SoftBank is big, but not big enough to threaten the solvency of the Gulf
states. Nobody has an incentive to bail out the Vision Fund apart from Masa.
He’s already raiding SoftBank's balance sheet.

The reason the bank line works is banks are highly leveraged. A small hole
blows the stack. That gives the $10bn borrower leverage over the trillion-
dollar bank. Not so with the Vision Fund, where the prime LPs are lending out
of equity and the employees are the ones leveraged.

------
nl
If you view SoftBank as a way for Saudi oil money to move out of the country
and into public markets at a ~30% discount it takes on a whole new
perspective.

------
alex34343
These people are very clever scammers, I started out with an "Oscar Ford"
telling that my initial investment of $US250 will be matched by him.
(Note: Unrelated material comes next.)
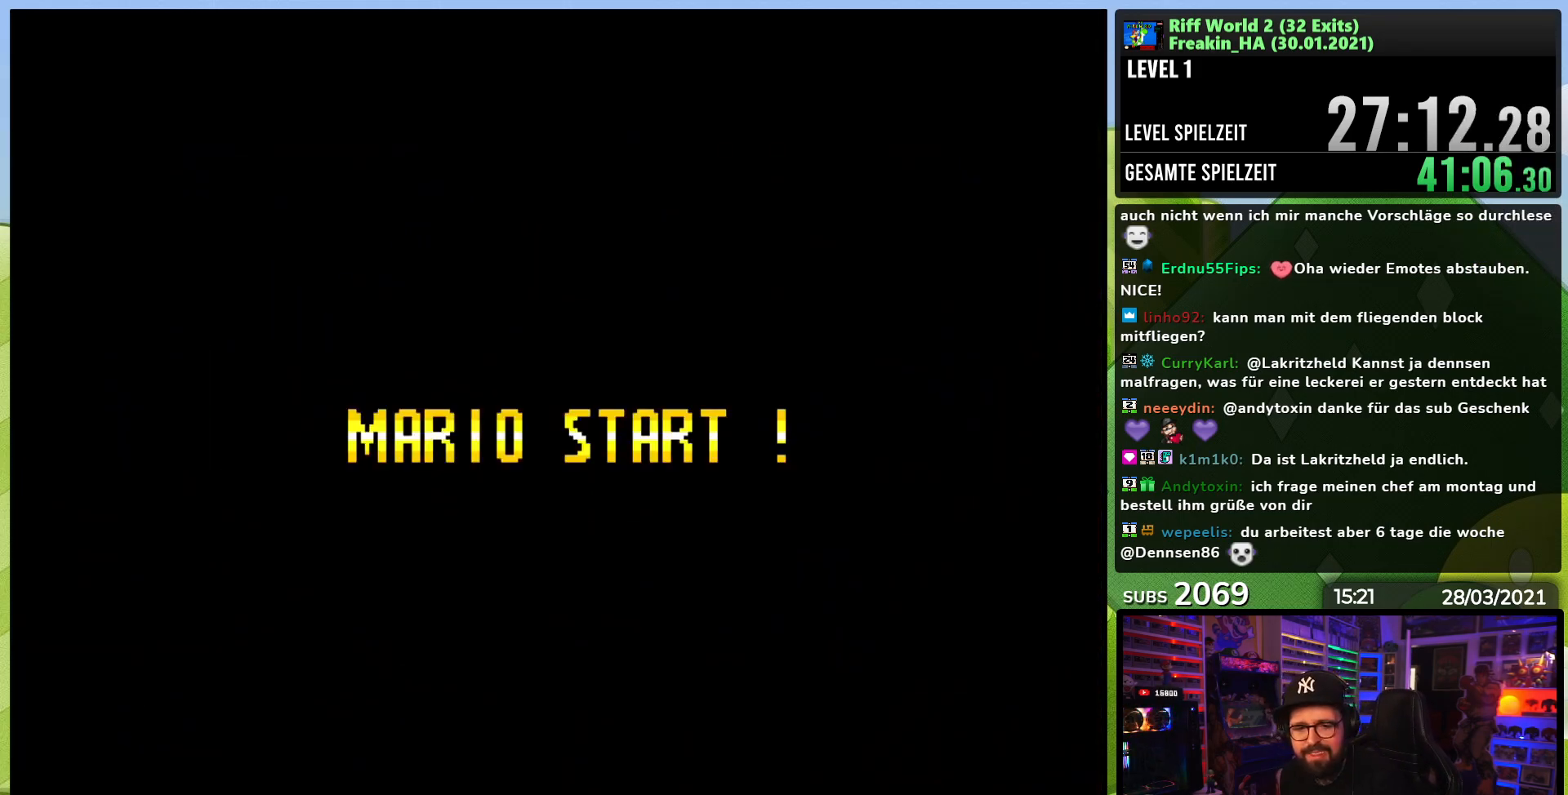
{"buttons": [], "events": []}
Less than
one week later after he had manipulated the figures in my account to look like
i'm winning he said that if i put in $5000 i will get a contract to the effect
of being 30% insured, and because he never looses and invests in small amounts
my $5000 will be safe. Plus i could withdraw that money at any time I choose
with no issues. A few days later after he had my account reflecting a further
$10,000 in winnings, I was encouraged to put another $5000 towards anther
investment. This time my money is 100% insured and again i could withdraw at
any time. My account got to around $26,000 in about 2 weeks and i needed to
withdraw as we had agreed that I needed the $10,000 at a particular date. At
this time i stopped hearing from him because he had tried to convince me that
making a withdrawal takes away the benefit of insurance etc. I insisted
because i needed the money. My account went up again to over $30,000. I
started to contact support in order to make my withdrawal. After a while they
became very rude, the person i was trying to plead with to give Oscar my
message told me that i was giving him attitude. then as i continued to call,
Mr Oscar Ford called me back to say he had just came out of an i think 9 hrs
meeting and was fired because he had lost a client's $3000,000. It was a total
made up story and I knew it. Before the conversation, my account was over
$30,000. By the end of the conversation when i checked again it was suddenly
down to $1.00. This is a well laid out scam of a company and my hope here is
to help others to not be caught up in their lies like I did.thanks to
globalrefundsint dot com for the total recovery of my asset. When you ask to
withdraw then they will make you fill out forms confirming that you give them
the money hence there is no argument.

------
yanilkr
Lookup “central bank credit guidance”.

Japanese central bankers figured out a way of creating money for purposes that
are good for society. Like AI, Quantum computing or bio technology and any
other hyped up stuff you see on internet.

There were many bad consequences in the past because of money created that
way.

With the way SoftBank is giving away money, it looks like “smart credit
guidance” is still happening with out any public policy or public awareness.

------
zepearl
> _The Vision Fund reported an operating loss of $8.9 billion in October
> related to WeWork and Uber. The losses are especially concerning because of
> the financial structure of the fund, 40% of which takes the form of
> preferred stock that promises investors 7% per year. That interest works out
> to as much as $2.8 billion annually._

I'm not a believer of the Vision Fund (but it's just a subjective opinion -
I'm a pessimist).

> _When SoftBank announced that it expected to raise more than $100 billion
> for Vision Fund 2 in July, the firm touted corporate backers Microsoft,
> Amazon, Foxconn and several financial institutions. But it only mentioned
> one sovereign wealth fund, from the government of Kazakhstan, which has
> roughly $60 billion in assets - a far cry from the hundreds of billions
> controlled by PIF and Mubadala._

I watched a few documentaries about Kazakhstan last year (for no particular
reason - I was just randomly watching TV) and (technically) it seems to be a
nice country which has a nice mix of many climates (deserts, mountains, plains
-
[https://en.wikipedia.org/wiki/Kazakhstan](https://en.wikipedia.org/wiki/Kazakhstan)
) and has as well many natural resources (oil, gas, uranium, metals) and is
currently trying very hard to develop.

I remember that at that time I mentally wished them well, but when I read now
about their involvement in the Vision Fund I immediately thought "hopefully
they didn't bet too much on it"... .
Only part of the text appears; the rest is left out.